It seems to be a human tendency, upon discovering that something is not working, to cling to it for dear life. We use all kinds of energy and attempt to make the thing function or force a solution. For example, having hired someone who turns out to be a poor fit, you continue to tolerate their performance in spite of your growing frustration, or you may cling to a marriage in spite of your growing unhappiness with the relationship. We might try all kinds of things that aren’t effective, like denying the unworkability, or blaming ourselves, or lowering our expectations. We may bend and compromise our understanding of and relationship to reality in an effort to maintain the status quo, and do everything in our power to hold on to “what is,” even when “what is,” isn’t so good.

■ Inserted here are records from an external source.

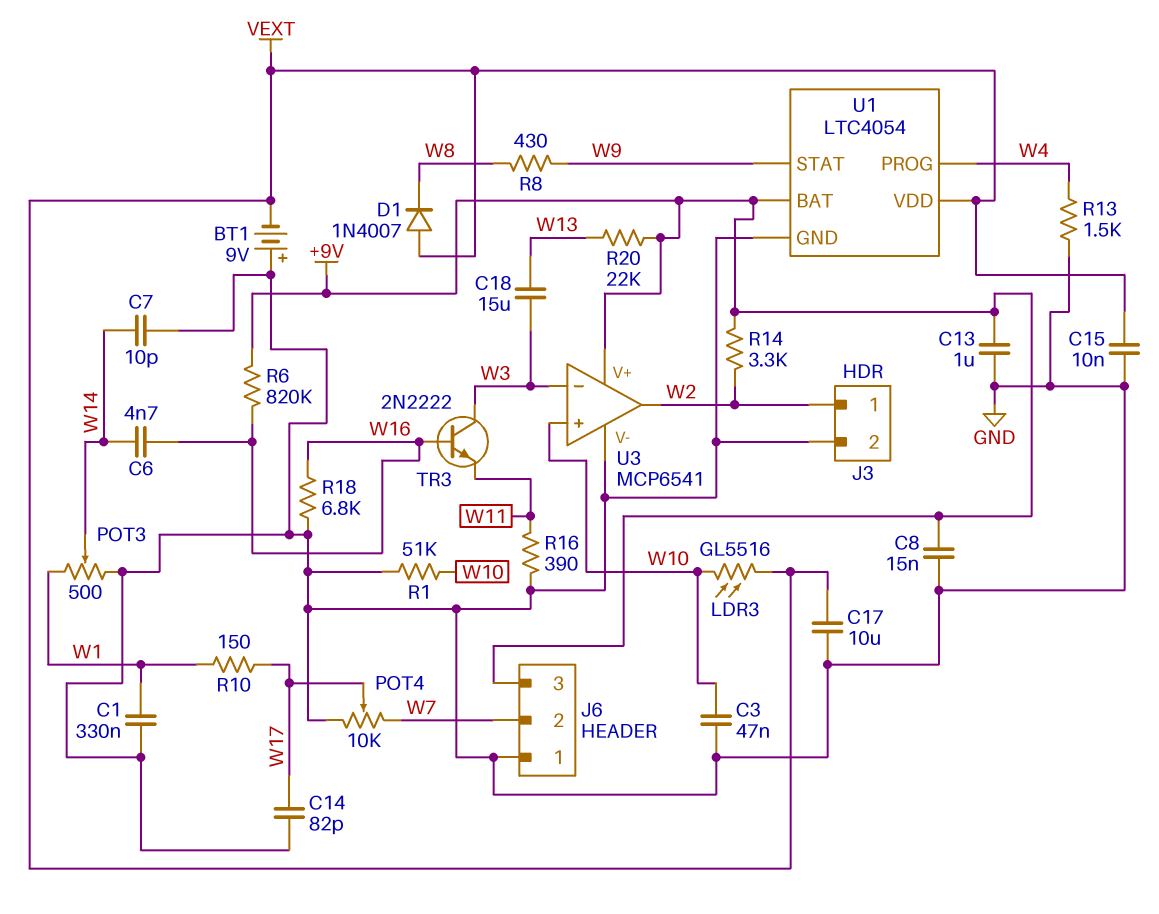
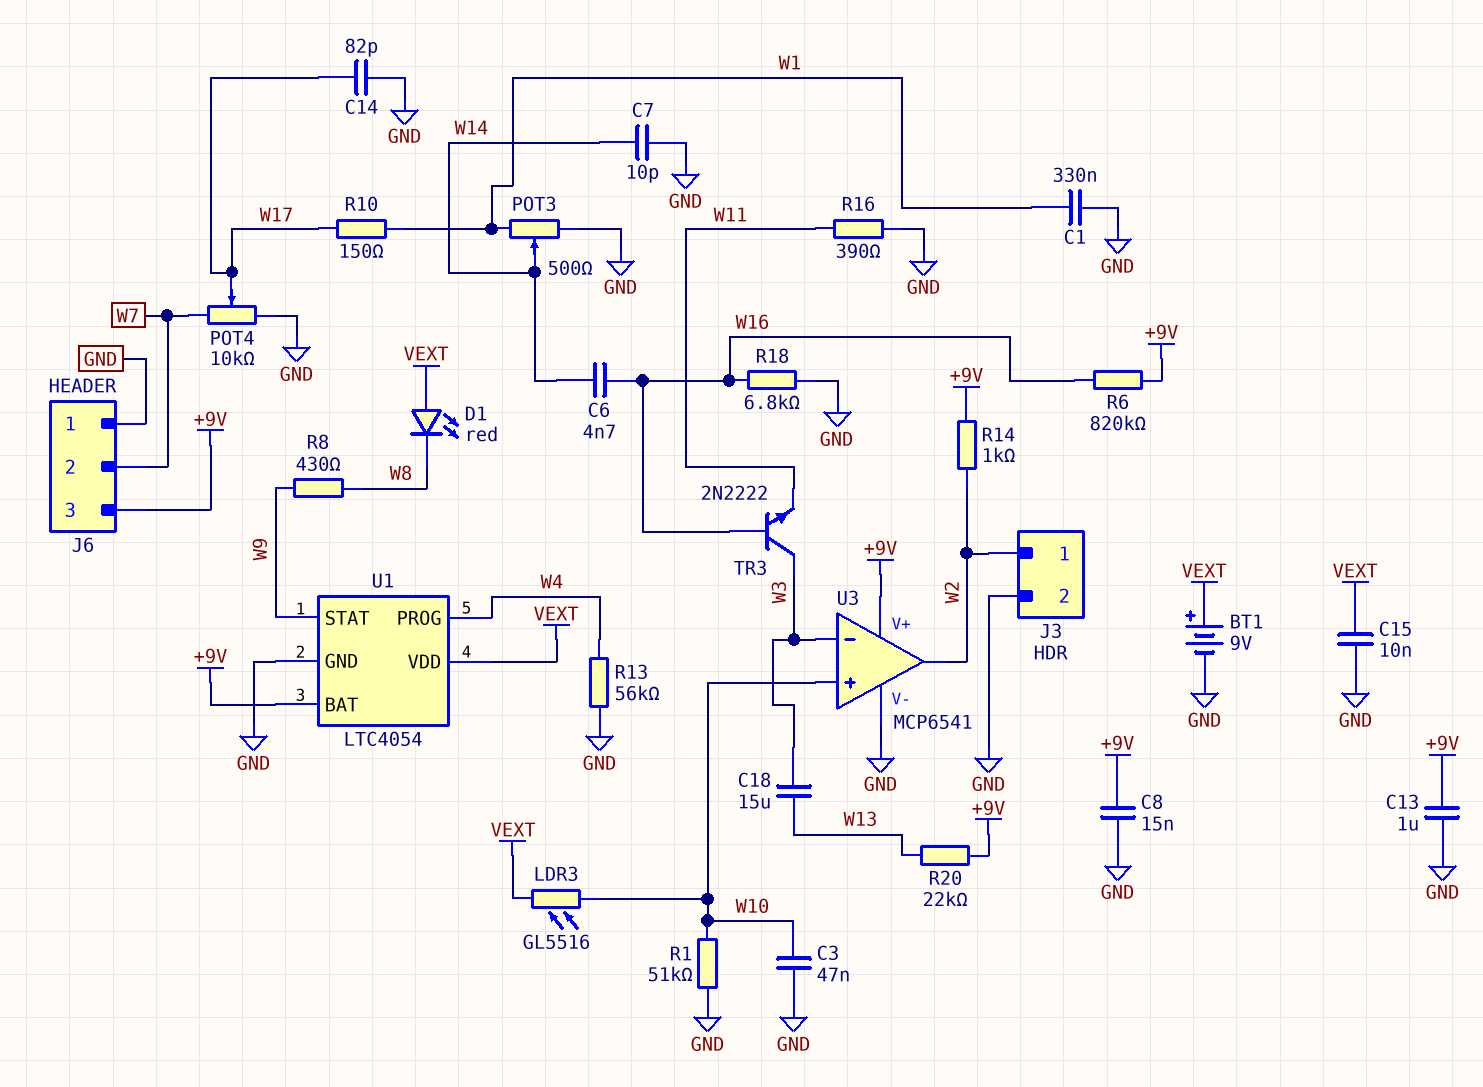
BT1: 9V (plus GND, minus VEXT) -> 9V (plus VEXT, minus GND)
C17: 10uF (GND, VEXT) -> none
D1: diode 1N4007 (A VEXT, K W8) -> LED red (A VEXT, K W8)
R13: 1.5k (GND, W4) -> 56k (GND, W4)
R14: 3.3k (+9V, W2) -> 1k (+9V, W2)

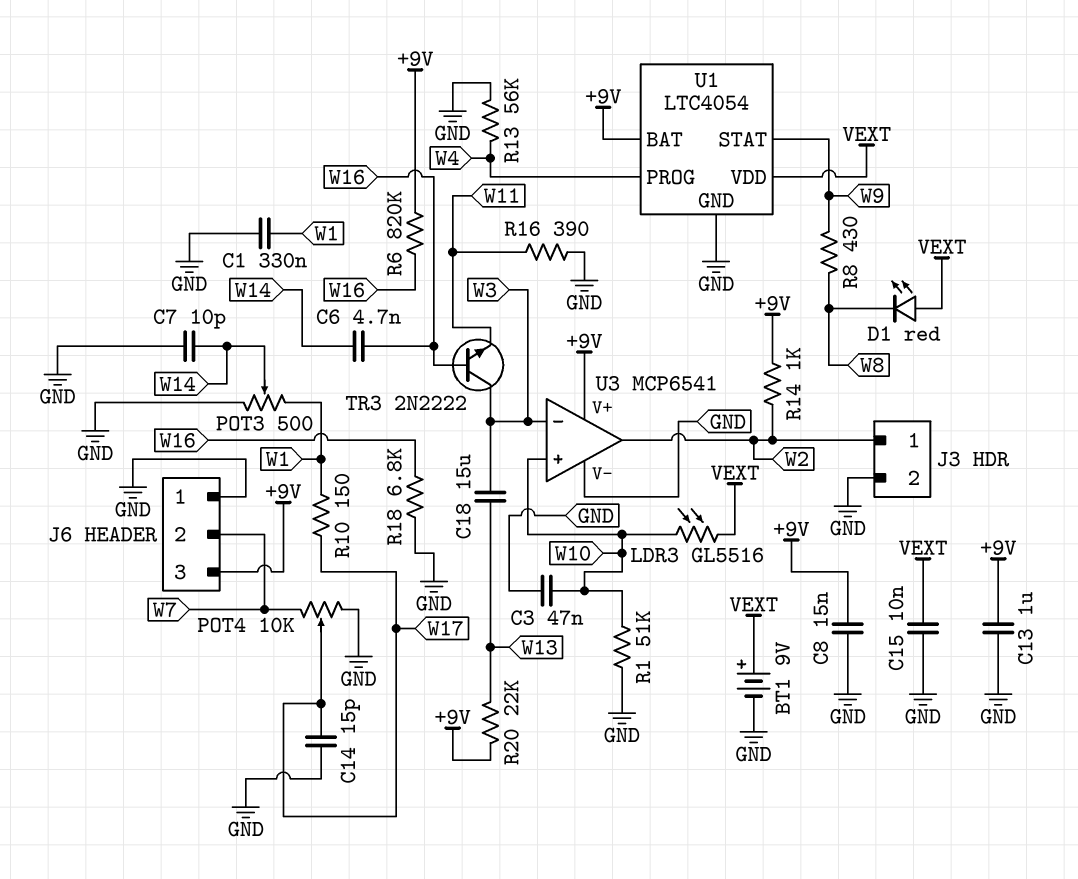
C14: 82pF (GND, W17) -> 15pF (GND, W17)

Sometimes holding onto the status quo is more costly than moving on. For example, a light bulb burns out. The most effective and responsive action would be to immediately find another one, take out the step stool and replace the bulb. It wouldn’t occur to you to avoid taking this direct action by turning on the rest of the lights in the house to compensate for the one that is burned out. That would be ineffective, costly and a waste of energy. However, in matters of far greater importance than a burnt out light bulb, we often exert far more energy to avoid directly dealing with the problem.
All of the actions we take in our efforts to avoid uncomfortable feelings tend to worsen and protract the mess. Conversely, identifying that something is untenable, and considering actions to address this fact, is a more judicious way of addressing the problem.
When things get to a certain place of impassibility, one of the most important things is to acknowledge that this is so, and that you may have made a mistake. You may have erred in your decision, and now you have the opportunity to make a new decision.
As a result of the initial choice, there might be a mess to clean up and almost invariably there will be some accompanying uncomfortable feelings, like regret, or embarrassment. It might be inconvenient for people, but trying to avoid the issue will not resolve the matter. And ultimately, if a situation is not working for you, it is not really working for the other person either. One party cannot be truly healthy at the expense of the other.
Don’t invest in the problem; resolve it. Determine other available options and set a time frame for evaluating whether they are achieving the desired outcome. If not, then you are going to terminate the situation, fire the person, end the friendship, whatever action is required to radically change the situation.
Do not submit yourself or others to harsh judgment – judgment is rarely useful and can only be detrimental in this process. The only “judgment” required to move forward is that the given situation is “unworkable.” Focus on the facts and doing what is needed to create a more effective situation. You can do this with grace and gentleness to those involved, including yourself.